▶ **Activity**
Reproduce all records exactly.

* * * *

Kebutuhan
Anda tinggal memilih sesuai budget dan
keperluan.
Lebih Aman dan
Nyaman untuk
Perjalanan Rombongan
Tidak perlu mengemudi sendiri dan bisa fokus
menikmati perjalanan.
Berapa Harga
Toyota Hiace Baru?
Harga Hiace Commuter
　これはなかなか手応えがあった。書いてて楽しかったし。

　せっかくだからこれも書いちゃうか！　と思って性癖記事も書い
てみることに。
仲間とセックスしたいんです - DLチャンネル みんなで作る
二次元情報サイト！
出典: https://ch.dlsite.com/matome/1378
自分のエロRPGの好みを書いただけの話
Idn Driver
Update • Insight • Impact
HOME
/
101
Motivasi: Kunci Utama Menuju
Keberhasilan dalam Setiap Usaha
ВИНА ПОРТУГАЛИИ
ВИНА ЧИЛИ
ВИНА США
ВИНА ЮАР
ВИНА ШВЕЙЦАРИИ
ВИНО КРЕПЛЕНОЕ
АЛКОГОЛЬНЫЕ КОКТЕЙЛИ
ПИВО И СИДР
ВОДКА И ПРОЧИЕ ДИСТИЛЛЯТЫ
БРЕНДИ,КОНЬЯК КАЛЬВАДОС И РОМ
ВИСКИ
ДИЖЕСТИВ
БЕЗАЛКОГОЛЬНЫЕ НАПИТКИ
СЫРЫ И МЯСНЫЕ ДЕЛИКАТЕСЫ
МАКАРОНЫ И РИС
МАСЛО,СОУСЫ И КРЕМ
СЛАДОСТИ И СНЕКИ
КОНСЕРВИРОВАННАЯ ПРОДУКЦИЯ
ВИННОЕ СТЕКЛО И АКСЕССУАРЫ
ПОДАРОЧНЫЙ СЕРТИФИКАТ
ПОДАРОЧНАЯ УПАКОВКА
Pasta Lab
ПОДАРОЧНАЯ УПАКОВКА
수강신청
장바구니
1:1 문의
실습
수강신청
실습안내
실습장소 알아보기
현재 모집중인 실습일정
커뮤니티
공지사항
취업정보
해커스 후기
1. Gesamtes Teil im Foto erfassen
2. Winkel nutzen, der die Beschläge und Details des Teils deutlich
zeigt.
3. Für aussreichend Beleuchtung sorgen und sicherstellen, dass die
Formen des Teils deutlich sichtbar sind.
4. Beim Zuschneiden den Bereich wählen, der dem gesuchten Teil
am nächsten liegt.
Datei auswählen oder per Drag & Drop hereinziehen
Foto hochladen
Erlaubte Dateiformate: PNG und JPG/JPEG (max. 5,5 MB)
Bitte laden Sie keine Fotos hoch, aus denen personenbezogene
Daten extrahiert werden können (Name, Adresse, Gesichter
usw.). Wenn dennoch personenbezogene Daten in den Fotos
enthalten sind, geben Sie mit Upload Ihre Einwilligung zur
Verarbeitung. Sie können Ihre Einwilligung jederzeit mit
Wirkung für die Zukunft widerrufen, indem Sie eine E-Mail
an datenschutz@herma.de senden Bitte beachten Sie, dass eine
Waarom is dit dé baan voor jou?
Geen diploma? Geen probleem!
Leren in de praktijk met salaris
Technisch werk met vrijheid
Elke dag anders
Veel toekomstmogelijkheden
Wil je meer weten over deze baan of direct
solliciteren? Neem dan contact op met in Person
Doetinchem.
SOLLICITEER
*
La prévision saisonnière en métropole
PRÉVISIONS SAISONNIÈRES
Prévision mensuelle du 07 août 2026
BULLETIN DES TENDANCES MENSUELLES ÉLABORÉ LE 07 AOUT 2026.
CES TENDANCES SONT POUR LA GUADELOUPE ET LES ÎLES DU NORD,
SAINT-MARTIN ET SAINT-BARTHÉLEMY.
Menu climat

* * * *

▶ **Solution to the exercise**
Kebutuhan
Anda tinggal memilih sesuai budget dan
keperluan.
Lebih Aman dan
Nyaman untuk
Perjalanan Rombongan
Tidak perlu mengemudi sendiri dan bisa fokus
menikmati perjalanan.
Berapa Harga
Toyota Hiace Baru?
Harga Hiace Commuter
　これはなかなか手応えがあった。書いてて楽しかったし。

　せっかくだからこれも書いちゃうか！　と思って性癖記事も書い
てみることに。
仲間とセックスしたいんです - DLチャンネル みんなで作る
二次元情報サイト！
出典: https://ch.dlsite.com/matome/1378
自分のエロRPGの好みを書いただけの話
Idn Driver
Update • Insight • Impact
HOME
/
101
Motivasi: Kunci Utama Menuju
Keberhasilan dalam Setiap Usaha
ВИНА ПОРТУГАЛИИ
ВИНА ЧИЛИ
ВИНА США
ВИНА ЮАР
ВИНА ШВЕЙЦАРИИ
ВИНО КРЕПЛЕНОЕ
АЛКОГОЛЬНЫЕ КОКТЕЙЛИ
ПИВО И СИДР
ВОДКА И ПРОЧИЕ ДИСТИЛЛЯТЫ
БРЕНДИ,КОНЬЯК КАЛЬВАДОС И РОМ
ВИСКИ
ДИЖЕСТИВ
БЕЗАЛКОГОЛЬНЫЕ НАПИТКИ
СЫРЫ И МЯСНЫЕ ДЕЛИКАТЕСЫ
МАКАРОНЫ И РИС
МАСЛО,СОУСЫ И КРЕМ
СЛАДОСТИ И СНЕКИ
КОНСЕРВИРОВАННАЯ ПРОДУКЦИЯ
ВИННОЕ СТЕКЛО И АКСЕССУАРЫ
ПОДАРОЧНЫЙ СЕРТИФИКАТ
ПОДАРОЧНАЯ УПАКОВКА
Pasta Lab
ПОДАРОЧНАЯ УПАКОВКА
수강신청
장바구니
1:1 문의
실습
수강신청
실습안내
실습장소 알아보기
현재 모집중인 실습일정
커뮤니티
공지사항
취업정보
해커스 후기
1. Gesamtes Teil im Foto erfassen
2. Winkel nutzen, der die Beschläge und Details des Teils deutlich
zeigt.
3. Für aussreichend Beleuchtung sorgen und sicherstellen, dass die
Formen des Teils deutlich sichtbar sind.
4. Beim Zuschneiden den Bereich wählen, der dem gesuchten Teil
am nächsten liegt.
Datei auswählen oder per Drag & Drop hereinziehen
Foto hochladen
Erlaubte Dateiformate: PNG und JPG/JPEG (max. 5,5 MB)
Bitte laden Sie keine Fotos hoch, aus denen personenbezogene
Daten extrahiert werden können (Name, Adresse, Gesichter
usw.). Wenn dennoch personenbezogene Daten in den Fotos
enthalten sind, geben Sie mit Upload Ihre Einwilligung zur
Verarbeitung. Sie können Ihre Einwilligung jederzeit mit
Wirkung für die Zukunft widerrufen, indem Sie eine E-Mail
an datenschutz@herma.de senden Bitte beachten Sie, dass eine
Waarom is dit dé baan voor jou?
Geen diploma? Geen probleem!
Leren in de praktijk met salaris
Technisch werk met vrijheid
Elke dag anders
Veel toekomstmogelijkheden
Wil je meer weten over deze baan of direct
solliciteren? Neem dan contact op met in Person
Doetinchem.
SOLLICITEER
*
La prévision saisonnière en métropole
PRÉVISIONS SAISONNIÈRES
Prévision mensuelle du 07 août 2026
BULLETIN DES TENDANCES MENSUELLES ÉLABORÉ LE 07 AOUT 2026.
CES TENDANCES SONT POUR LA GUADELOUPE ET LES ÎLES DU NORD,
SAINT-MARTIN ET SAINT-BARTHÉLEMY.
Menu climat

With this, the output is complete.